La Chimera is the story of Arthur (Josh O’Connor), a man recently released from jail. Arthur is a gifted archaeologist who uses his special abilities to uncover Etruscan artifacts, although he does this illegally with his group of friends. Together, they are known as “Il Tombaroli,” or Tomb Robbers. Arthur has an ulterior motive for his criminal behavior: he is searching for his lost love, Beniamina (Yle Vianello).
Living in a small shack under the care of Flora (Isabella Rossellini), Arthur meets Italia (Carol Duarte). Italia is Flora’s singing student, though she is treated more like a maid by Flora and her daughters. She has her own secrets, just like Arthur, and the two become friends. When Italia discovers what Arthur and his friends do to make money, she is disappointed that they disturb the tombs and souls of the dead. Italia is kicked out of Flora’s home when her two children are found living in the old house. Arthur starts a brief relationship with Italia, but his journey to rediscover his lost love still obsesses him.
La Chimera, filmed in Italy, is really a story of a magician searching for an entrance into the underworld. While La Chimera’s plot is simple, the subtext becomes literal by the end of the film and through Alice Rohrwacher’s camera and direction. Blended are memories and dreams, seeping through the cracks of Arthur’s reality. Ghosts of the living and dead haunt Arthur along with the tombs he excavates. Songs become prophecies. La Chimera is a fairy tale brought into the real world – reminding us that art is the magic that gives life meaning.
Rohrwacher’s camera and the images she crafts for the screen reveal her purpose. Shot beautifully with a soft focus on Arthur’s face and the artifacts he unearths, the camera lingers in the in-between spaces, not telling us what is going on so much as revealing the amazement at Arthur’s dowsing rod magic. We are flipped upside down when his magic finds treasure – old art and talismans buried with the dead. But it’s not all that he’s searching for. Arthur and Flora, Beniamina’s mother, are searching for her: but how can you find someone who is dead?

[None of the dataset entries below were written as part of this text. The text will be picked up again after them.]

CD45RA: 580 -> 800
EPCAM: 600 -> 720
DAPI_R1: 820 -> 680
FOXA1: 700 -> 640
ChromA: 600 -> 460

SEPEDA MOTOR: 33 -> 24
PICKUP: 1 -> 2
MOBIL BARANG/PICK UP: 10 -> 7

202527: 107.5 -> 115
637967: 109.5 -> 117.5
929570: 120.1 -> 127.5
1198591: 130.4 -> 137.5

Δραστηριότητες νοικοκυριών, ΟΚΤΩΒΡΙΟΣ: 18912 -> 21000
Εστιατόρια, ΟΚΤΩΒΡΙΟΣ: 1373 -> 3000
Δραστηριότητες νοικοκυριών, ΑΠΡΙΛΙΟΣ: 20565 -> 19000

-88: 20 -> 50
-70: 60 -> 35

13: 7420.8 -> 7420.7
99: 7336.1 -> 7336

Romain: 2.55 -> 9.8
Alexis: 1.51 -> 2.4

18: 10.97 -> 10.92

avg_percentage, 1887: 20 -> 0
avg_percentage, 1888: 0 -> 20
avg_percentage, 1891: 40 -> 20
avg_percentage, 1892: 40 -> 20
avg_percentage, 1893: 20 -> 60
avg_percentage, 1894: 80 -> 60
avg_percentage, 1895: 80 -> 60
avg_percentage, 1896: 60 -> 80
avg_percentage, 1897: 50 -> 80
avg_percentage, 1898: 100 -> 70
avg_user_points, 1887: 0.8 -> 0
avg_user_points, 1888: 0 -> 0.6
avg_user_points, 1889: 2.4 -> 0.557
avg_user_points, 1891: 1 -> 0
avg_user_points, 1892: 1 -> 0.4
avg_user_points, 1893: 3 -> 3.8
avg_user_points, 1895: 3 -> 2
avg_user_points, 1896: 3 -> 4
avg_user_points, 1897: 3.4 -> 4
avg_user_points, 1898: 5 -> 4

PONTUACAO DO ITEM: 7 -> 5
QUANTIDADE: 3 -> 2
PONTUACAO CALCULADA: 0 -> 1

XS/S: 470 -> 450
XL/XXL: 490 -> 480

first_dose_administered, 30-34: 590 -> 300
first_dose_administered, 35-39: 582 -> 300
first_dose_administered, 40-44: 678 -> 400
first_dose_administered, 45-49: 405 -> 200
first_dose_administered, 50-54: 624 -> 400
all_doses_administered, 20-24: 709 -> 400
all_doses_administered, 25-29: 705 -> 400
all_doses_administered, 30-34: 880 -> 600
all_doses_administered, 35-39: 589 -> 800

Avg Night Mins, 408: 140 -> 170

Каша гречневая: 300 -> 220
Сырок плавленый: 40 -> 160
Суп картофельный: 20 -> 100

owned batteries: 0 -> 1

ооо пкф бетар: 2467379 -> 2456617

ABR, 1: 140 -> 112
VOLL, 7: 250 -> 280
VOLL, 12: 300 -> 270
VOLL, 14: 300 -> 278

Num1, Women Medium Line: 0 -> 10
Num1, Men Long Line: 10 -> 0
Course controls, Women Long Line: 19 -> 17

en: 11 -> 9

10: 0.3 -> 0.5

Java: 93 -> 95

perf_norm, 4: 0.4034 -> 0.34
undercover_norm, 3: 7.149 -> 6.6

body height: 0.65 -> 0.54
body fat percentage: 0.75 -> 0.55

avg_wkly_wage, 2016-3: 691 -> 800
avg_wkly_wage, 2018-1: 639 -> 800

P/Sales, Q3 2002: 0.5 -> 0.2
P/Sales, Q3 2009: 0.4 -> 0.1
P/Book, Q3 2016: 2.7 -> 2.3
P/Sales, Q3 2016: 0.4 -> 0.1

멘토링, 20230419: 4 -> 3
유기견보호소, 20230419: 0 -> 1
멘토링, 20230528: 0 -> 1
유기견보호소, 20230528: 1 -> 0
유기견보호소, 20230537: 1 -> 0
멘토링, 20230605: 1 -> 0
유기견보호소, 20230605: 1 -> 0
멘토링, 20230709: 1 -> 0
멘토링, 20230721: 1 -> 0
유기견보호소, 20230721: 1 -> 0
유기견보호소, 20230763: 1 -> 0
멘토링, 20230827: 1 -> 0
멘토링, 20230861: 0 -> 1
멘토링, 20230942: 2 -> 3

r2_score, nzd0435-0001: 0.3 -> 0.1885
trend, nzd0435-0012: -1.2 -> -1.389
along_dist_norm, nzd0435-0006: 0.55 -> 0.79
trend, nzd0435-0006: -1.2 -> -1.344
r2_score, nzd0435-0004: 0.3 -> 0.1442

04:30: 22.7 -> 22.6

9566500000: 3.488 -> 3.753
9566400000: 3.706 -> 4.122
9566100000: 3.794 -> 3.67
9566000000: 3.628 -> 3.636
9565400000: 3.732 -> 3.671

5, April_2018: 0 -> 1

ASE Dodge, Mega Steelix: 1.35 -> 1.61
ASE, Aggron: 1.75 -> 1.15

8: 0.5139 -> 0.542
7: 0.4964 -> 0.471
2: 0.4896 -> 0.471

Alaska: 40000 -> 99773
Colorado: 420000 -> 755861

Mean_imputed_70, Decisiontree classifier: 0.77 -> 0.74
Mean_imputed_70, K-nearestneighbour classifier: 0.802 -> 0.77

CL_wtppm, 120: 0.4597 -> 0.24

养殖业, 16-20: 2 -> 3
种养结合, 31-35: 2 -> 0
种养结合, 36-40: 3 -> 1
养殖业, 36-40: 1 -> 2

Arthur’s answer to this reaches back across time and myth to stories like Orpheus and Eurydice. He is searching for the red string connecting them through life and death, through this world and the endless possibilities of the next. His “job” and the artifacts are just one way of looking for the impossible. The act of excavating becomes a material ritual for Arthur and his quest for Beniamina but is also a way for Rohrwacher and her audiences to understand the excavation of a person and a story. With each tomb dug out of the ground and each treasure unearthed we learn more about the people from a time and place no longer existing. While the era is over, humanity and the core human condition have endured. Humans will continue searching through the past for the things we’ve lost.
I love La Chimera a lot. It’s rare to find a film that feels (and arguably, is) a ritual or spell of cinematic magic. Watching La Chimera in theaters felt like I had become part of a magic ritual, going back in time to an era of 70s cinema where men wore dirty linen suits. I believed in Arthur’s journey so much that the ending (No spoilers!!! Just go see it!) has played inside my head on a loop for days. Alice Rohrwacher’s films all engage with elements of magical realism, of a world that looks and sounds like ours but treats magic as something natural. Coupled with some of the most breathtaking sets and locations I’ve seen in a recent film, La Chimera is an immediate must-see.